Almost every one of these articles, the one in the Tribune being no exception, includes the now-requisite jab at the Church. The Tribune author notes that she has been Catholic her whole life, fell away from the Church and into atheism as a teenager, and experienced a radical reversion to the Church as an adult. In the second full paragraph, she writes, “I have many, many problems with the Catholic Church. Many of its leaders failed miserably at protecting children. The institutional church is backward in its views about women and gays.”

Just gotta get our little jab in there, so that the world knows I am a faithful Catholic but that I also do not believe what Jesus said. I either do not know or do not care what Jesus said, what his Spirit has revealed and has propagated in the world through his Church over the centuries. I do not know and I do not care to know. God changes over time, his teaching changes over time; the Church changes over time that it might “get with” the time.

I am Adam, I am Eve, and I want that fruit, and I am God.

This attitude troubles me a great deal. Mostly because I find it in myself.

We are creating for ourselves ghettos of thought. We unfriend people on social media and in real life if they disagree with us. “I will surround myself only with those who support me, agree with me, and do not challenge me.” We’ve begun living inside ghettos of thought.
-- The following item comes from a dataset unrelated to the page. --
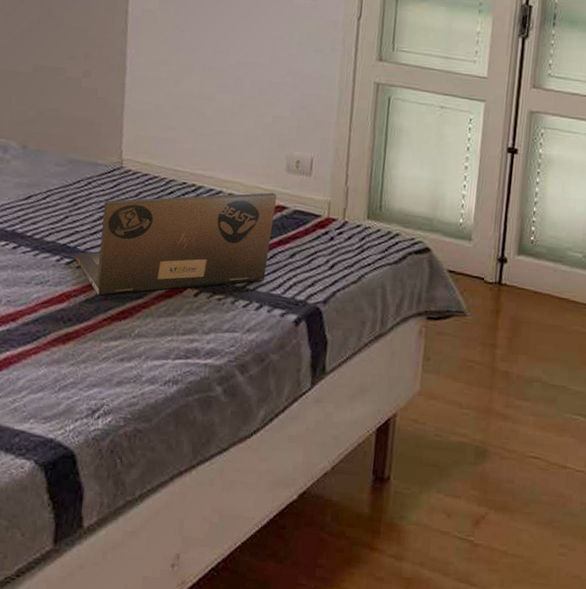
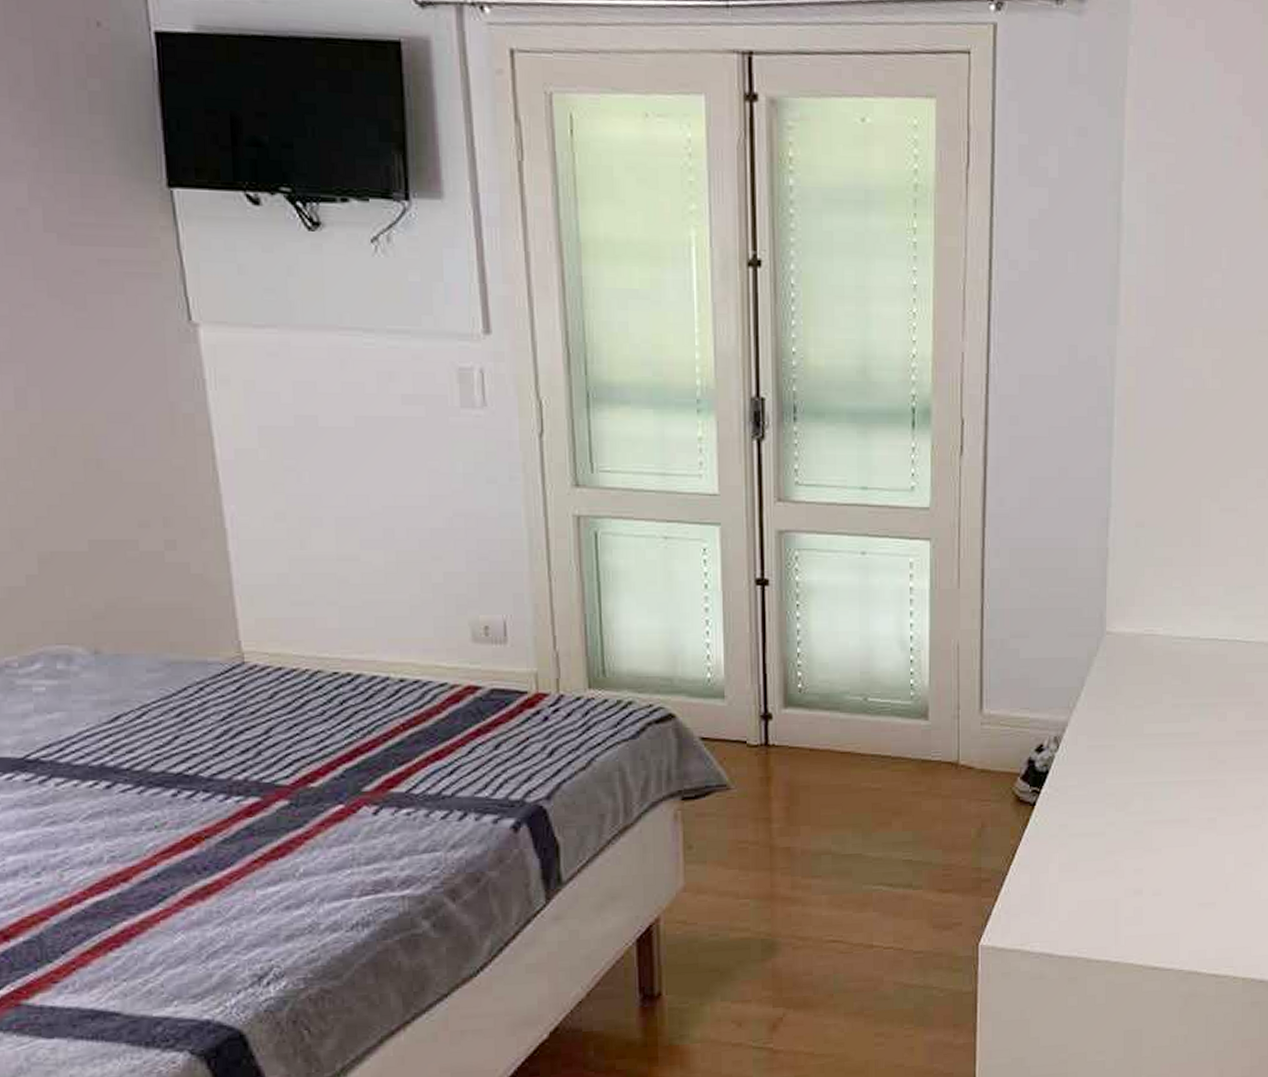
laptop: present [74,192,278,296] -> none [197,671,466,832]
In English, we define “idiot” as “ignorant person.” Our word “idiot” comes from the Greek word “idios”, which means “own, private.” It referred to a private citizen. There were members of the military and government personnel, and they idiots, the private citizens. We see the connection between the idiots as ignorant people and idiots as private citizens. Those who are idiots today are ignorant because they build giant walls for themselves and remain in their private world, like the man I met at Starbucks.

How hard it is to enter the kingdom of God.

Why is it so hard to live this life? Because it requires us to die; it requires our fat, relentless egos to die. It requires us to come out from the idios world and say, “I am small, I am little, I am not God, I am weak, I am powerless, and all I want to know and do and say and live is what’s true.”

It requires us to see and hear the rhetoric of the world, the rhetoric of right vs. left and red vs. blue and Feinstein vs. Flake and VanDyke vs. Laquan, and to say “I do not subscribe. I do not follow. I do not retweet.”

I want to know more about God, about his plan and his kingdom and his Church. I want to know about the Father and I want to know him personally. I want to walk with Jesus and to know him as Messiah. I want to be filled up with the Holy Spirit.

I want to be holy, I want to be holy.

I want to be a healthy cell in a cancerous body.

I want to be with him. I want to be with him. I want those I love to be with him, too.

I want to be free, I want to be a new creation in Christ like he promised he’d make me, I want to stop going to confession and saying the same things. I want to be his, I want to be whole.

The disciples were amazed at his words. “What did you expect?”

There is nothing more difficult than being in love with a Spirit until you are dead, especially when the world stands by and mocks you for it.

Here’s what I say: let them mock us.

The world will not be changed by our mighty debates, because no one can debate anymore.

In the meantime, I will make the sign of the cross at Merichka’s. I will be different. I will pray the rosary walking down Raynor Avenue. I will keep my Mary bumper sticker on my car. I will wear my collar to Starbucks and risk being accosted.

I believe in him. I believe he is right. I believe he is the one who will change the world.